El librero desapareció al final del pasillo diluyéndose entre las sombras. Al rato volvió a aparecer con una bota de cuero y dos vasos. Los posó sobre el tablero de madera y comenzó a verter el líquido transparente. Ambos brindaron en el aire:

—¡Por tu sorprendente experimento!

—¡Por que lo veas algún día culminado! —respondió Lorenz animoso.

Después de los primeros tragos, Johann observó a Lorenz como si fuera la primera vez. O como si acabara de descubrir algo nuevo en él. Poco a poco, su mirada se fue afilando.

—Querido amigo —dijo al fin con tono solemne—. Creo que sé cómo puedes conseguir algunas monedas por esto. —Señaló las hojas escritas, dispersas sobre el tablero.

Lorenz se mantuvo en silencio.

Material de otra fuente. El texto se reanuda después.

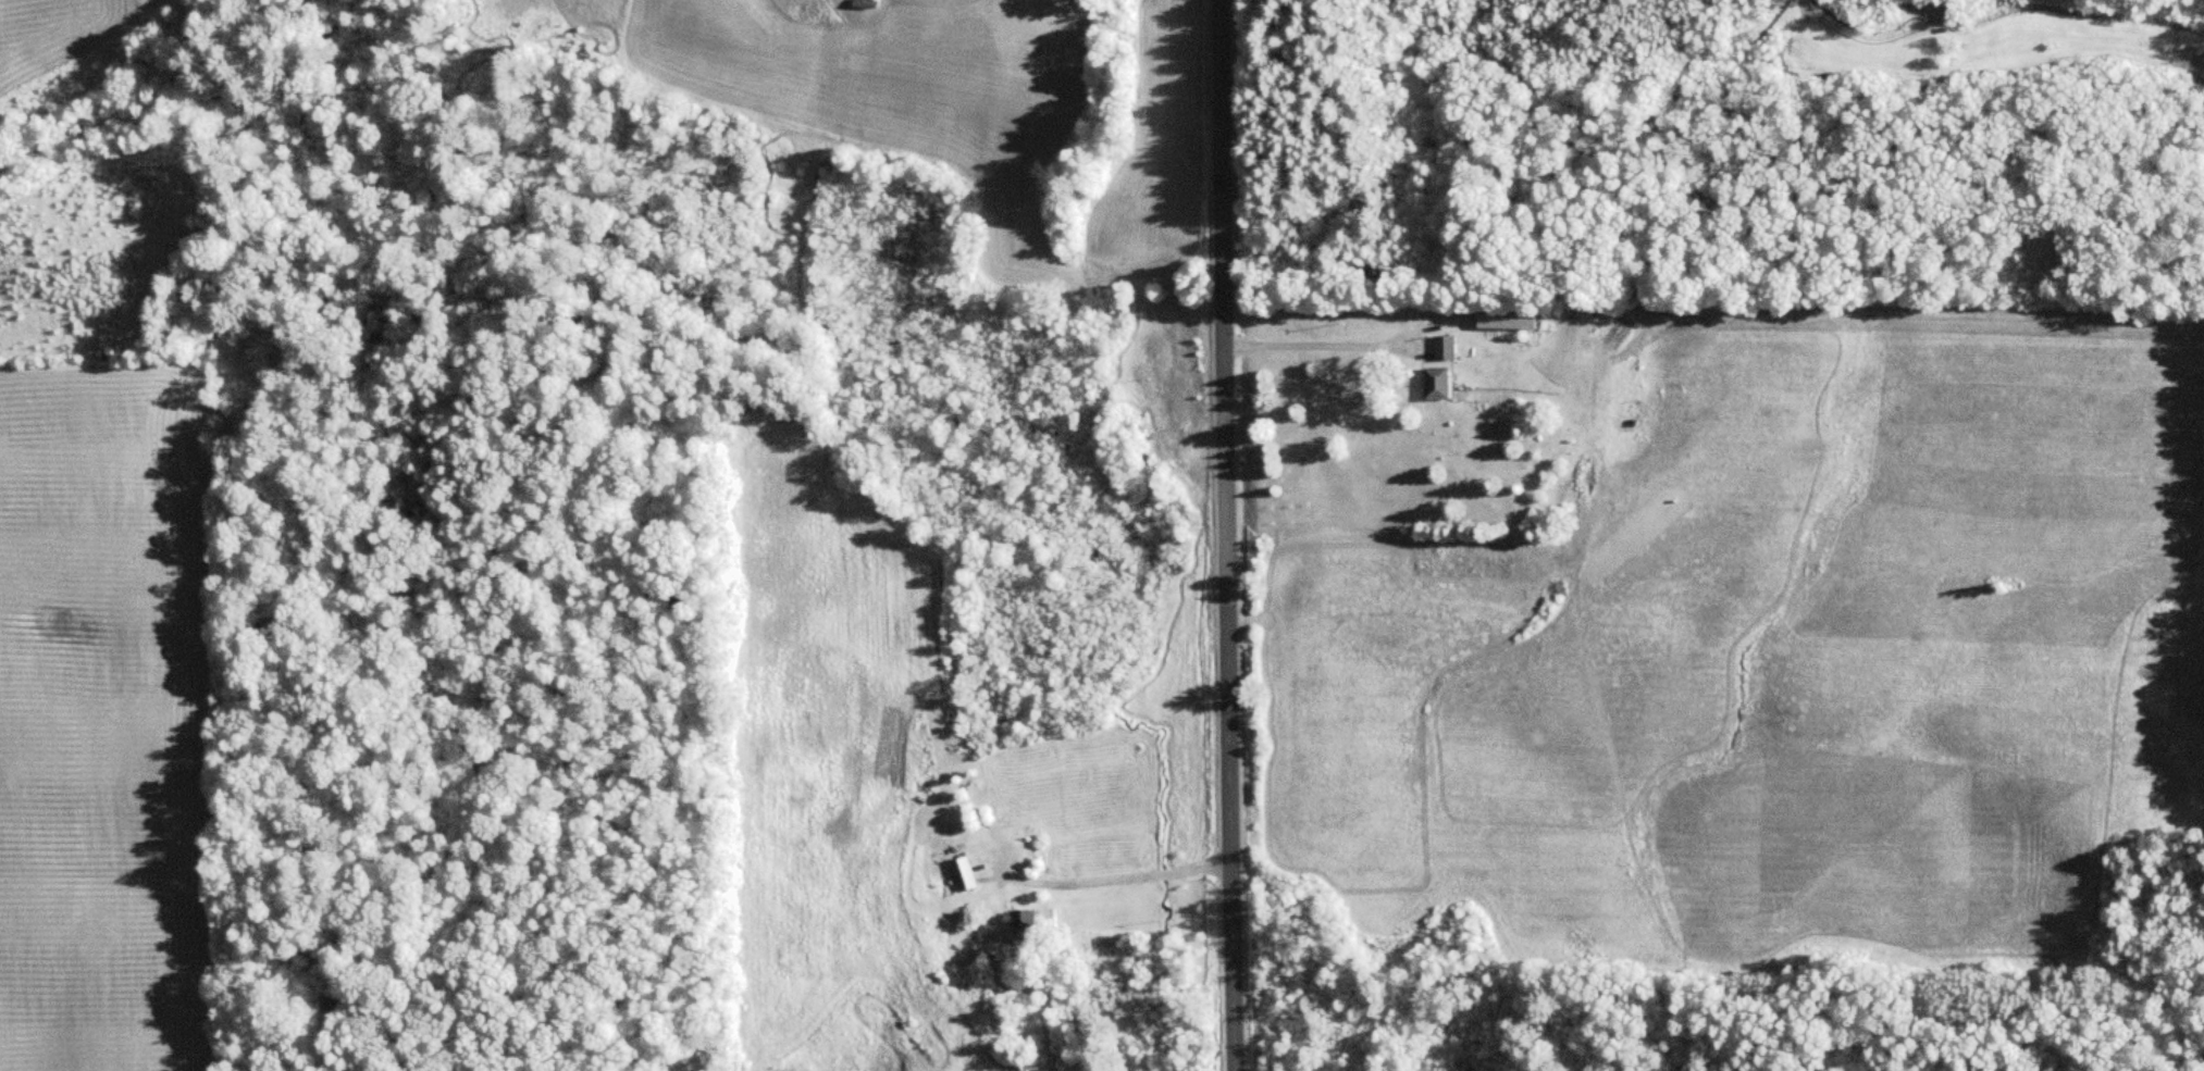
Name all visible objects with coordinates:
building: (1489, 322)
building: (1438, 348)
building: (1431, 384)
road: (1236, 535)
crop: (100, 730)
building: (965, 875)
building: (1023, 925)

Era algo que hacía por vocación, así que no entendía muy bien por qué alguien iba a pagar ningún dinero por unas simples pruebas. Aquello había comenzado como una manera de suplir su falta de habilidad; ya había otros que se dedicaban a ello.

—Antes debo confirmarlo, pero casi puedo asegurarte que en breve podrías recibir tu primer encargo —continuó el librero.

Lorenz sintió cómo en su estómago nacía un hormigueo, al principio leve, casi imperceptible, pero cada vez más vehemente. Una sensación que no acertaba a definir. Se sentía ligero y volátil, como un ave o un fluido. El hormigueo se densificó en la boca del estómago y lo inundó de alegría. Junto a él, también creció una especie de quemazón por el peso intangible de las expectativas creadas.